Understanding Logistic Regression and Naive Bayes
Coding the Logistic Regression and Naive Bayes classifier from scratch and analyzing the performance on identifying Ham vs Spam email.
The Coding
All the code was written in Python without using any of the pre-existing ML libraries such as tensorflow, sklearn, etc. The code can be found on my GitHub. The following are the highlights of the code:
- Implement the multinomial Naive Bayes algorithm for text classification described here:
- Implemented the discrete Naive Bayes algorithm with add-one laplace smoothing.
- Implement the MCAP Logistic Regression algorithm with L2 regularization.
- Used the SGDClassifier from scikit-learn for comparison.
The Experiments
Used the spam/ham used in the Metsis et al. paper @CEAS 2006.
I converted the text data into a matrix of features × examples (namely our canonical data representation), using the following approaches.
- Bag of Words model: I used a vocabulary having w words (the set of all unique words in the training set) and represent each email using a vector of word frequencies (the number of times each word in the vocabulary appears in the email).
- Bernoulli model: As before I used a vocabulary having w words and represent each email (training example) using a 0/1 vector of length w where 0 indicates that the word does not appear in the email and 1 indicates that the word appears in the email.
The Learnings
I like to categorize my learnings into two categories: The Profound and The Subtle.
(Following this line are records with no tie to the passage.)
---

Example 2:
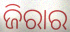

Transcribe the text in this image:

ଜିରାର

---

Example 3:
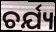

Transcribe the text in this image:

ଚର୍ଯ୍ୟ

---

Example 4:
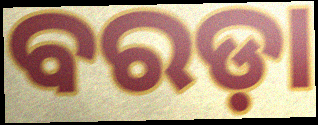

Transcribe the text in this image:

ବରଡ଼ା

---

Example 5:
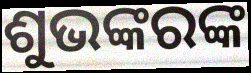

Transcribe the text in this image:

ଶୁଭଙ୍କରଙ୍କ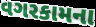
વગરકામનાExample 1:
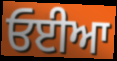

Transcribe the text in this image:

ਓਈਆ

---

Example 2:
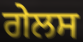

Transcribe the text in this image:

ਗੇਲਸ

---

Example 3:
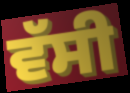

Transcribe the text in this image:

ਵੱਸੀ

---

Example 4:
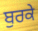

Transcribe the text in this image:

ਬੁਰਕੇ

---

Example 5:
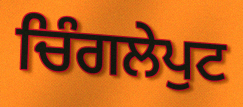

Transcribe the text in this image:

ਚਿੰਗਲੇਪੁਟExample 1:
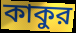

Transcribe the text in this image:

কাকুর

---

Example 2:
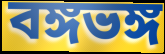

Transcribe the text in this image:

বঙ্গভঙ্গ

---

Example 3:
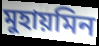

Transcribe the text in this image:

মুহায়মিন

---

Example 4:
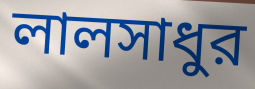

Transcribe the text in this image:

লালসাধুর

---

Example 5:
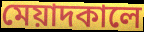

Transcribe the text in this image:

মেয়াদকালে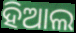
ହିଆଲ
The Profound are the key questions that were answered through this project. The Subtle could be an intuition I had, insight I discovered or a clever python hack I learnt from this project. For example, print
statement has a parameter called end
which can be used to change the default newline character to something else.
The Profound
Q1. Which data representation and algorithm combination yields the best performance (mea- sured in terms of the accuracy, precision, recall and F1 score) and why? Naïve bayes yields the best performance with the bag of words model (~94% accuracy) because it has the frequency of the words which gives serves as better feature values than the simple 0/1 values in the Bernoulli model. The logistic regression also performs well with the bag of words model but not as well as the naïve bayes. The bag of words model is better than the Bernoulli model because it has more information about the words in the email.
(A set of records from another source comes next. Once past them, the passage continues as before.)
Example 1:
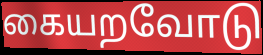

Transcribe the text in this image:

கையறவோடு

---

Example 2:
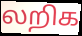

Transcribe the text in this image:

லறிக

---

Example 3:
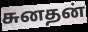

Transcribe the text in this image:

சுனதன்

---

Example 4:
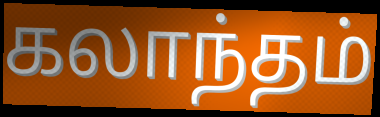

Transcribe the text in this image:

கலாந்தம்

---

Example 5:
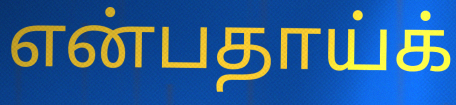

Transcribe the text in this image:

என்பதாய்க்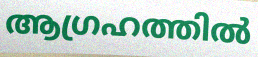
ആഗ്രഹത്തിൽ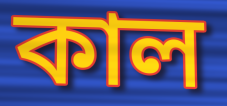
কালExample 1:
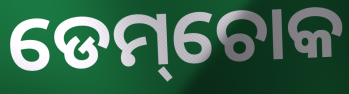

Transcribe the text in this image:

ଡେମ୍‌ଚୋକ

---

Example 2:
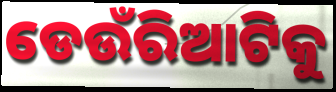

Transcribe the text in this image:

ଡେଉଁରିଆଟିକୁ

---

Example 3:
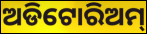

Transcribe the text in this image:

ଅଡିଟୋରିଅମ୍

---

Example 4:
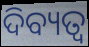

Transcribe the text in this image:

ଦିବ୍ୟତ୍ବ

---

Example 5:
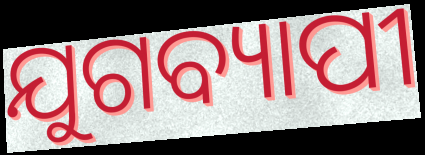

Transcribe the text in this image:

ଯୁଗବ୍ୟାପୀ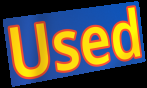
UsedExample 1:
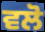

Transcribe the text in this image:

ਵਲੋ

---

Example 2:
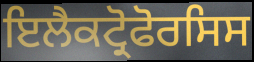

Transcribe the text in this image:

ਇਲੈਕਟ੍ਰੋਫੋਰਸਿਸ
Q2. How does the size of the vocabulary impact the performance of the classifiers? The size of the vocabulary impacts the performance of the classifiers. The performance of the classifiers decreases as the size of the vocabulary increases. Since there are more features that are added to the model, the model becomes more complex and the curse of dimensionality comes into play.
Q4. How does the performance of the classifiers compare to the performance of the scikit-learn classifiers?
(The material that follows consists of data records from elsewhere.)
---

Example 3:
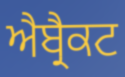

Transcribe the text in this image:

ਐਬ੍ਰੈਕਟ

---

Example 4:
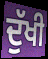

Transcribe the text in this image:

ਦੁੱਖੀ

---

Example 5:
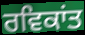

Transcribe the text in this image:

ਰਵਿਕਾਂਤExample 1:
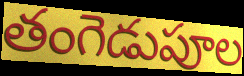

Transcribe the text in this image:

తంగెడుపూల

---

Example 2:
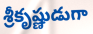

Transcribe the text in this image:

శ్రీకృష్ణుడుగా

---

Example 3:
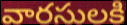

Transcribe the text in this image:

వారసులకి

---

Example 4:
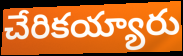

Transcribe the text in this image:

చేరికయ్యారు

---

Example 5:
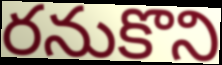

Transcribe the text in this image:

The performance of the classifiers is comparable to the performance of the scikit-learn classifiers. The scikit-learn classifiers are faster.
The Subtle
- The SGDClassifier from scikit-learn is very fast and gives good results. The libraries are optimized for runtime and are very efficient.
- A simple classifier like Naive Bayes can give very good results on text data. The frequency of the words is a good feature value for the classifier.